It’s hard to imagine that an overtime victory at home over a four-win team that was a 16-point underdog can snowball into a momentum-building rallying cry as the conference season heats up.
But those fortunate enough to be at Lavietes Pavilion on Saturday afternoon for Harvard’s 82-77 win over Dartmouth won’t be surprised if the Crimson ultimately point to this as a turning point. Because as some players said after the game, they had little business winning.
Down by as many as 13 points in the second half — and still trailing by 10 with 95 seconds left in regulation — Harvard staged a surprising, impressive comeback, outscoring the Big Green, 15-5, down the stretch to force overtime, then getting 20 points in the extra session. Counting overtime, Harvard scored 35 points in the final 6:32.
“Crazy. We got really lucky. They lost the game, but credit to us, too, because we made some plays in the end to get the game,” said guard Christian Webster, Harvard’s lone senior. “We really stole one.”
If not for Webster, Dartmouth (4-12, 0-2 Ivy League) would have boarded the bus and headed home to Hanover, N.H., with its first win in eight tries against Harvard, a streak that dates to Jan. 24, 2009, before any player on either side was in a college uniform.
Webster scored just 13 points, but 9 came during a one-minute span late in the second half to give Harvard a chance. His 3-pointer from the left wing brought the Crimson within 57-50 with 1:32 left. Another 3-pointer, on a set play from the right wing with 39.8 seconds left, cut Dartmouth’s lead to 60-57. After two made free throws by Malik Gill, Webster struck again — same play, same location — with 30.1 seconds remaining to make the score 62-60.
Harvard (10-6, 2-0) was clutch late in the game, but also benefited from Dartmouth mistakes. The Big Green fouled Harvard’s best free throw shooter on a 3-point attempt with 1:11 remaining, and missed four late free throws, none bigger than the pair by John Golden with 28.8 seconds left and Dartmouth clinging to the 2-point lead.
After gaining possession off the second miss, freshman point guard Siyani Chambers made a move on Gill at the top of the key and blew past him for the tying layup with 16.8 seconds left, the first time the game had been all square since 2-2.
Overtime provided five more minutes, but the momentum was clearly in Harvard’s corner.
“We had to do things right, things that we practiced, and our kids believed in it,” Harvard coach Tommy Amaker said. “We got to the overtime, which was an incredible shot in the arm for our team to be in that position. We had the confidence as the game went down the stretch to pull through.”

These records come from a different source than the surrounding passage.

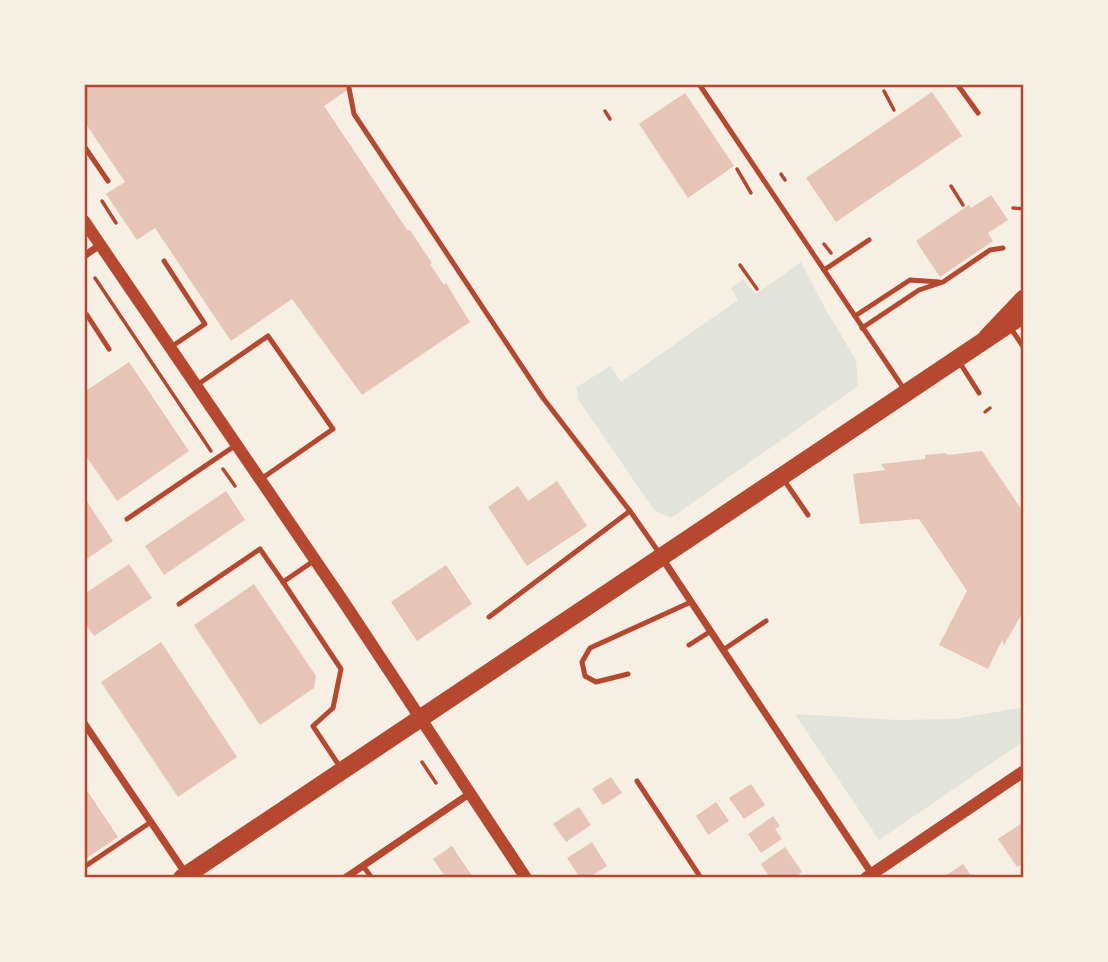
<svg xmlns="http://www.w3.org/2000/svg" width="1108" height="962" viewBox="0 0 1108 962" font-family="'Golos Text',sans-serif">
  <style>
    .green { fill: #e2e4dc }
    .building { fill: #e6c5b7 }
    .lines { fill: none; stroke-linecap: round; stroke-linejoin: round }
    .path { stroke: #b5482f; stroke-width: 3.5 }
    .service { stroke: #b5482f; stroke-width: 5 }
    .minor { stroke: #b5482f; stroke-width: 7 }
    .tertiary { stroke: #b5482f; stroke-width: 12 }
    .primary { stroke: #b5482f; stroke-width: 18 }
    .trunk { stroke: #b5482f; stroke-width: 19 }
    .neatline { fill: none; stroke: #b5482f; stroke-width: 2.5 }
  </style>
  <rect width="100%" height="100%" fill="#f6efe4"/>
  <g class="green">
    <polygon points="801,262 826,310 856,360 858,386 671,518 654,510 578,399 577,387 610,366 621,382 738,300 731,288 743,279 756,294"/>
    <polygon points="1024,707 1024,741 879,840 795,714 897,720 955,719"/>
  </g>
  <g class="building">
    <polygon points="84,84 348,84 350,88 324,106 408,231 410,230 432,263 430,264 444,285 446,283 470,322 362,395 292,299 231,341 155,228 137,240 106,194 125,182 84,121"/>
    <polygon points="932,92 962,136 836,222 806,178"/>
    <polygon points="685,93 734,166 688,198 639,124"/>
    <polygon points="991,195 1008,220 988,233 993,241 940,277 916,241 969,205 971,208"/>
    <polygon points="129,362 189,451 117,501 84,453 84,392"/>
    <polygon points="982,451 1024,513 1024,610 1004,645 1002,640 988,669 939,645 967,591 919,519 860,524 853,474 885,470 881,464 925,459 925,455 946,453 948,455"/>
    <polygon points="557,481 587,526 527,566 488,507 518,486 528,501"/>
    <polygon points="226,491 245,520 164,575 145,546"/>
    <polygon points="84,497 113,541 84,561"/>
    <polygon points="129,564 152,598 94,636 84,622 84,594"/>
    <polygon points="446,565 472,604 417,641 391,602"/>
    <polygon points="254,584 316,676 314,688 260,725 194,625"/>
    <polygon points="161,642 237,757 178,797 101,682"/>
    <polygon points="611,777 622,793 603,805 592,789"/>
    <polygon points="751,784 765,805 744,819 729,798"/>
    <polygon points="84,786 118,837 84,860"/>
    <polygon points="716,802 729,821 708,835 696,816"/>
    <polygon points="579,807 591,825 566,842 553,824"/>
    <polygon points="773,816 780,826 775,829 782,839 761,853 748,834"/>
    <polygon points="1022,823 1024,826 1024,863 1017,867 998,839"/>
    <polygon points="592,842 607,866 588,878 580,878 567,858"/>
    <polygon points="452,846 472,876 469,878 446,878 433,859"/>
    <polygon points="785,847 802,872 794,878 770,878 761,864"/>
    <polygon points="963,864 973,878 942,878"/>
  </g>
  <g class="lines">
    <g class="path">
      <polyline points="884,91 894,110"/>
      <polyline points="605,111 610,119"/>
      <polyline points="737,169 751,193"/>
      <polyline points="781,174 785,180"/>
      <polyline points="951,186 963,205"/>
      <polyline points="102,201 116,223"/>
      <polyline points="1013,208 1024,209"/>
      <polyline points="824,244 831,253"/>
      <polyline points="740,265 757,289"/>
      <polyline points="95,278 211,451"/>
      <polyline points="985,412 990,408"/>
      <polyline points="223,469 235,486"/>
      <polyline points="422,762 436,783"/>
    </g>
    <g class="service">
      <polyline points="699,84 904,389"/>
      <polyline points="957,84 978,113"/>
      <polyline points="349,88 354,114 543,398 630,511 660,554"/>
      <polyline points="84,146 108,181"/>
      <polyline points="164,261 205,324 171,347"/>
      <polyline points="824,270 869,240"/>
      <polyline points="855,316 910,280 939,282"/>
      <polyline points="84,317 87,315 109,349"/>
      <polyline points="1010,327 1024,348"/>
      <polyline points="862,328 919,290 943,282 990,250 1003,248"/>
      <polyline points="958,360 979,393"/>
      <polyline points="197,385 268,336 333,429 261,479"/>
      <polyline points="784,480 808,515"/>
      <polyline points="127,519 236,445"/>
      <polyline points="315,560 283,582 341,669 333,708 313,726 340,767"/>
      <polyline points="179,604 260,549 283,582"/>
      <polyline points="489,617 630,511"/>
      <polyline points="689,645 711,631"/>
      <polyline points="723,650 766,621"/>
      <polyline points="628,674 596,682 585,676 582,662 590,648 691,602"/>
      <polyline points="637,781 701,878"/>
      <polyline points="363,866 372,878"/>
      <polyline points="84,867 151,822"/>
    </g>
    <g class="minor">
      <polyline points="84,256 100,245"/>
      <polyline points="662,558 872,874"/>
      <polyline points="84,723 186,874"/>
      <polyline points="345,878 469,794"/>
    </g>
    <g class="tertiary">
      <polyline points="84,221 343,601 526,878"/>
      <polyline points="866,878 1024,771"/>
    </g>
    <polyline class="primary" points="182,878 1024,314"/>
    <polyline class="trunk" points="987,338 1024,299"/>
  </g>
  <rect width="1108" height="962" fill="none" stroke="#f6efe4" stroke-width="172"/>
  <rect x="86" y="86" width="936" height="790" class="neatline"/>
</svg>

The extra session was all Crimson. Laurent Rivard missed all six of his field goal attempts in regulation, but drilled an open 3-pointer — his only basket — on Harvard’s initial possession for a 65-62 lead, its first since the game’s opening basket.
Wesley Saunders added a spinning layup on the next Crimson trip, and a free throw by Chambers pushed the lead to 68-62. On the defensive end, Harvard stopped Dartmouth on its first four overtime possessions.
Harvard made 12 of its final 13 free throws to seal a most improbable win.
“When Christian hit the first three [with 1:32 left, cutting the Dartmouth lead to 7], I thought we had a chance. When he hit the second one I thought, we’re right there, we can do this,” said Saunders, who scored 18 of his 20 points after halftime. “We definitely know we did not play the way we wanted to for the majority of the game, but happy we were able to come together and figure out a way to win.”
Figuring out a way to win is what Dartmouth coach Paul Cormier is trying to instill in his young team (three sophomores, two freshmen in the starting lineup). He’ll have a painful tape to show them now.
“That was one of the toughest losses. When you’re trying to build a program, you need that signature win, something really good to happen to you,” said Cormier, whose Big Green also led Harvard late two weeks ago in the Ivy opener for both before losing, 75-65. “We played well enough for that to happen, but Harvard, to their credit, stuck around, and took advantage of us missing some opportunities and some free throws. You have to give them credit, that’s why they’re a good team.”